Integrated Maternal and Newborn Care

Evaluating integrated care for HIV positive and negative mothers and infants.

Tanzanian counseling session

Learning Agenda Project for CHWS

Helping the government of Tanzania develop its national cadre of community health workers.

Maternal, Newborn, and Child Health

Maternal, newborn and child mortality is steadily declining in Tanzania thanks to key Government-backed efforts like sustained high coverage of routine under-five immunization and improved access to care for both HIV-positive and HIV-negative mothers, infants and children.

Yet with about 390 children under-five dying every day of mainly preventable and treatable conditions, and continued high rates of maternal mortality, more efforts are needed scale-up lifesaving interventions. Newborn deaths account for about one-third of all child deaths.
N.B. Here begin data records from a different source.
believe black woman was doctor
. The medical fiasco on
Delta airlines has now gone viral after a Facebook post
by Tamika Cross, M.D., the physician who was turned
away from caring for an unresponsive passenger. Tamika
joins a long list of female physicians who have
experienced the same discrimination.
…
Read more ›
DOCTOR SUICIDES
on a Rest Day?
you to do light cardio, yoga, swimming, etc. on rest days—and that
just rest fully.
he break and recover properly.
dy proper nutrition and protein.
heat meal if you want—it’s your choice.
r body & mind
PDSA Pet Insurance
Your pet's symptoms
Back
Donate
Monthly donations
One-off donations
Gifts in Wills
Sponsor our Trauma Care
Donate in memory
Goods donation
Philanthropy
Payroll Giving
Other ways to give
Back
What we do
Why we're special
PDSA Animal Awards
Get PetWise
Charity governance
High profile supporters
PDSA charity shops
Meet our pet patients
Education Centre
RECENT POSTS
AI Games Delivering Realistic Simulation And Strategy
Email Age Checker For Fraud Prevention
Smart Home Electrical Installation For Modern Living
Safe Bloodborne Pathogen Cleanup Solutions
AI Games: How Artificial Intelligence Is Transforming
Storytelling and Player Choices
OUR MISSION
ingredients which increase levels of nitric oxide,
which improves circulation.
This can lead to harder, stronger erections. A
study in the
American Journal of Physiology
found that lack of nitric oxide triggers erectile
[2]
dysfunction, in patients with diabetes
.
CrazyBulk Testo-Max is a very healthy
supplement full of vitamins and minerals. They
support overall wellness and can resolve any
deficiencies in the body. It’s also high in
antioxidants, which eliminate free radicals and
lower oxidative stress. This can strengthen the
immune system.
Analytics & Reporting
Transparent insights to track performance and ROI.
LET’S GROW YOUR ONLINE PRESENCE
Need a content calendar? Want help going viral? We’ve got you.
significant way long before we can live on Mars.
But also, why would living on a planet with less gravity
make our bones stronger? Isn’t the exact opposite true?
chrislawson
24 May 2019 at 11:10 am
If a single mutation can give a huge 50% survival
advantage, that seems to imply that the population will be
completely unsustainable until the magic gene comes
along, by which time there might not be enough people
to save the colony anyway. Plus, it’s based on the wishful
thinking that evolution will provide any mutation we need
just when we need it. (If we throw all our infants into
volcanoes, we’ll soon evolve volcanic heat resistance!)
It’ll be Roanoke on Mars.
These are inextricably linked to the health of the mother during pregnancy and to the conditions of delivery and newborn care.

Key Reasons for Health Challenges

  • Critical shortage of skilled health providers
  • Lack of basic equipment
  • Long distances to facilities
  • Home deliveries without well-trained attendant
  • Weak referral system
  • Low availability of emergency obstetric and newborn care services
  • High rate of mothers dropping out of HIV care

Community-Based Solutions

Community health workers can effectively deliver a wide range of essential health services such as immunization, health education and management of uncomplicated childhood illnesses.  

Our team works with the Tanzanian Ministry of Health and Social Welfare and its Task Force on Community Health Workers to understand other community health worker programs and develop a more harmonized, community-based approach to preventive care for mothers and infants.

We are also working with collaborators to analyze data on HIV-positive mothers and children lost to follow-up while in care of the National AIDS Control Program or in care of organizations supported by PEPFAR. Our findings will contribute to the development of integrated facility-community implementation strategies to improve retention and scale-up community-based programs for HIV-positive patients.